WHAT IS NEEDED
Return the lines of the rows below unchanged, from the line that contains "### 2장. 자바스크립트의 독특한 특징" through the final line of the rows, including both.

RECORDS FOR THE EXERCISE
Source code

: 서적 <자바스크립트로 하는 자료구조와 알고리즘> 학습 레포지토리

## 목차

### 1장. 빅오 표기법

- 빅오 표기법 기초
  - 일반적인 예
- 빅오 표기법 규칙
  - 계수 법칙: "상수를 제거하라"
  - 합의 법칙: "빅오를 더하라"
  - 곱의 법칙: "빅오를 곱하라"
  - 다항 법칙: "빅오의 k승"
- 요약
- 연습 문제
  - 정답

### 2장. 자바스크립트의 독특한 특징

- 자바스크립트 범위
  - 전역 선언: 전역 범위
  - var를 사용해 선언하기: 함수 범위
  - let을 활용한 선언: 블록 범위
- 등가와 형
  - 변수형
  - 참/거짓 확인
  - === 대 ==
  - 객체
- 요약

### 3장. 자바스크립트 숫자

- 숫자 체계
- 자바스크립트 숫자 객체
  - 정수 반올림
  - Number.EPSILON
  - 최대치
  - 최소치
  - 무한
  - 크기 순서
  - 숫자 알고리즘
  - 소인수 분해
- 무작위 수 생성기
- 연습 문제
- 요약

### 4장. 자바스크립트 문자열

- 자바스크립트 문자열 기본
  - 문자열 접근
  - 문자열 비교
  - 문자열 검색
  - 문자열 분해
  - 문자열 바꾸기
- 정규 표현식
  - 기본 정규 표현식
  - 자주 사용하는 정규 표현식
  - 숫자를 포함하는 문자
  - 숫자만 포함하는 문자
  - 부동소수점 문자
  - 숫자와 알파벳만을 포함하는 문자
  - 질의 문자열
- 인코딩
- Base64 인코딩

REPLY
### 2장. 자바스크립트의 독특한 특징

- 자바스크립트 범위
  - 전역 선언: 전역 범위
  - var를 사용해 선언하기: 함수 범위
  - let을 활용한 선언: 블록 범위
- 등가와 형
  - 변수형
  - 참/거짓 확인
  - === 대 ==
  - 객체
- 요약

### 3장. 자바스크립트 숫자

- 숫자 체계
- 자바스크립트 숫자 객체
  - 정수 반올림
  - Number.EPSILON
  - 최대치
  - 최소치
  - 무한
  - 크기 순서
  - 숫자 알고리즘
  - 소인수 분해
- 무작위 수 생성기
- 연습 문제
- 요약

### 4장. 자바스크립트 문자열

- 자바스크립트 문자열 기본
  - 문자열 접근
  - 문자열 비교
  - 문자열 검색
  - 문자열 분해
  - 문자열 바꾸기
- 정규 표현식
  - 기본 정규 표현식
  - 자주 사용하는 정규 표현식
  - 숫자를 포함하는 문자
  - 숫자만 포함하는 문자
  - 부동소수점 문자
  - 숫자와 알파벳만을 포함하는 문자
  - 질의 문자열
- 인코딩
- Base64 인코딩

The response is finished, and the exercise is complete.